La Cage Aux Folles in Skokie is a must-see

Photo by Brett Beiner

At its core, La Cage Aux Folles is a screwball comedy, but it is also a heartfelt love story with a deep helping of social commentary. The current production from Music Theatre Works, playing at North Shore Center for the Performing Arts in Skokie, makes the most of all of these core elements.

Starring Ginger Minj from RuPaul’s Drag Race as Albin, the central drag queen who performs under the stage name Zaza, the show (written by Harvey Fierstein with music from Jerry Herman) pulls no punches as it immerses you in the never-less-than-fascinating world of the titular club and its denizens, played by a wonderfully entertaining troupe of performers. Starting with the befeathered and caged dancer in the theatre’s lobby as you walk in (the French title translates to “The Cage of Crazy Women,” though “folles” is also a slang term for homosexuals), director Kyle A. Kougan takes you into the heart of the St. Tropez in the 1970s.

The club is run by Georges (Jason Richards), Albin’s common-law husband—at least if gay marriage had been legal back then—and soulmate. Their relationship, three decades old, becomes threatened (in a comic, non-threatening way) when Georges’ son Jean-Michel (Christopher Ratliff), who was conceived during a brief and ill-advised dalliance with a seriously flighty woman, comes home to announce his engagement. Both of his parents—he considers Albin to be a “mother”—are thrilled, of course…until he reveals that his fiancée is the daughter of a notoriously anti-gay politician (Thomas E. Squires), and that neither the girl (Heather Banks, who gets to show off some lovely dance moves in her brief scenes) nor her parents are aware of the truth of Jean-Michel’s parentage.

This is the source of the screwball shenanigans, as Georges and Jean-Michel try to make their lives appear mundane for the in-laws’ visit…which involves making the flamboyantly gay Albin disappear to the sidelines, a plan that is just doomed to failure. As they remove the porn-themed household decorations (replacing them with an extremely unlikely collection of crucifixes), father and son plot to get Jean-Michel’s biological mother to show up for the night. But, of course, the woman is not to be trusted, and at the last second Albin decides to stand in for her when she fails to show up.
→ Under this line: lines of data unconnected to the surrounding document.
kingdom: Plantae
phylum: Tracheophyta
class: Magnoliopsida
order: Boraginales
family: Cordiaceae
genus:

It’s a very silly and fun set-up, to be sure, although somewhat tempered by all of the anti-LGBTQ politics going on in this country right now. (Dougan, through Richards near the end, finally acknowledges the elephant in the room by shouting down the “Texas governor.”) While Dougan is bringing out the comedy, Music director Kyra Leigh brings out lovely voices—both high and low—in this mostly-male ensemble that looks mostly female, accompanied by Linda Madonia’s offstage seven-piece orchestra, and choreographer Christopher Carter has lots of fun with the drag club dancing. Costumer Justin LeBlanc, makeup designer David Ian Grant, and wig artist Alexis Bevels also have a field day on this one to bring out the woman within these performers, and they are aided by some beautiful lighting (including one black-light scene) by Andrew Meyers. And all of this takes place on a lovely and simple set designed by Scott Davis. (This is the kind of production that practically compels me to call out each of the main designers, and I’d be remiss not to mention sound designer Eric Backus and very creative props designer Hayley E. Wallenfeldt.)

Ultimately, though, it’s up to the actors to sell the show. I’ve never seen RuPaul’s Drag Race, so I did not know anything about Ginger Minj coming in, but her performance almost makes me forget that of Nathan Lane in “The Birdcage,” the film based on this same material. (Honey West, playing a smaller role here, is Minj’s understudy.) If Richards, also excellent, didn’t make me likewise forget Robin Williams as Georges, I can’t hold that against him. I mean, really, who could make anyone forget Robin Williams? Equally fun (and funny) is Dane Strange as Jacob, Albin’s “maid,” a brightly dressed queen who dreams of a spot in the show playing at La Cage downstairs. The entire cast is outstanding, especially “Les Cagelles,” the six-member troupe who sing and dance in the drag show’s big numbers. Every one of them is wonderful. The whole play is wonderful.

Please forgive me if I take another moment to re-acknowledge LeBlanc, Grant, and Bevels: without the stellar work they did on the drag transformations, none of this could possibly have worked. I suppose that could be said for everyone involved in this memorable, hilarious, wonderful (did I say that already?) production. See it before it ends on April 3. Tickets are available at Music Theatre Works.